I was watching some very good videos by Aladdin Persson on Youtube, and he shows a simple Sequence-2-Sequence model for machine translation + Teacher Forcing. Now technically I adapted this model for time-series analysis, but the example is fine. The original code is below. The key issues is that due to Teacher Forcing, in the Seq2Seq
layer, the forward()
method takes both the input sentence and the label–meaning the correct answer.
My question is, in the case of actual inference on the model, I won’t have a label. During inference I will only have the input sentence. So when trying to run the model, the model function will expect model(input, label)

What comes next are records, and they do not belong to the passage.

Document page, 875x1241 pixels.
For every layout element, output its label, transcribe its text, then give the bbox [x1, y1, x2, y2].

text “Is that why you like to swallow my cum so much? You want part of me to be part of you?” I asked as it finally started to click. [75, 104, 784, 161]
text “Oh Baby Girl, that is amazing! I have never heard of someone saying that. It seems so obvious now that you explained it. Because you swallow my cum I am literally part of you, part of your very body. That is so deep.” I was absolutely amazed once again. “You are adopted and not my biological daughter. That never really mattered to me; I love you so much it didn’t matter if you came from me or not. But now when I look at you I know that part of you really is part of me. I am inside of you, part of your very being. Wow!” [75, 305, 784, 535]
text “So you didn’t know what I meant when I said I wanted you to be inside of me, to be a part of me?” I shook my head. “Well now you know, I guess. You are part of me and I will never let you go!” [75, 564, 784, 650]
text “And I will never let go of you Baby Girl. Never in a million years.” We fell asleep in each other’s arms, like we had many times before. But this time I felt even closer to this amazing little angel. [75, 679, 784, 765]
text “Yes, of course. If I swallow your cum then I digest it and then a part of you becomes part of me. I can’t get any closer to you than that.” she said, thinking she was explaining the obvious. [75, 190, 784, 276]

, and we won’t have any label to provide. So what is the way to deal with that?
Here is the code.
class Seq2Seq(nn.Module):
def __init__(self, encoder, decoder):
super(Seq2Seq, self).__init__()
self.encoder = encoder
self.decoder = decoder
def forward(self, source, target, teacher_force_ratio=0.5):
batch_size = source.shape[1]
target_len = target.shape[0]
target_vocab_size = len(english.vocab)
outputs = torch.zeros(target_len, batch_size, target_vocab_size).to(device)
hidden, cell = self.encoder(source)
# Grab the first input to the Decoder which will be <SOS> token
x = target[0]
for t in range(1, target_len):
# Use previous hidden, cell as context from encoder at start
output, hidden, cell = self.decoder(x, hidden, cell)
# Store next output prediction
outputs[t] = output
# Get the best word the Decoder predicted (index in the vocabulary)
best_guess = output.argmax(1)
# With probability of teacher_force_ratio we take the actual next word
# otherwise we take the word that the Decoder predicted it to be.
# Teacher Forcing is used so that the model gets used to seeing
# similar inputs at training and testing time, if teacher forcing is 1
# then inputs at test time might be completely different than what the
# network is used to. This was a long comment.
x = target[t] if random.random() < teacher_force_ratio else best_guess
return outputs
As you can see, the forward()
function takes a source, target
, where the source is the input sentence and the target is the actually translated sentence. I have to use the model as below.
model = Seq2Seq(encoder_net, decoder_net).to(device)
prediction = model(data, label)
Can anyone explain how to do inference on a Sequence-to-Sequence model, or if there is a better way to train or write these models to deal with teacher forcing, etc. Thanks.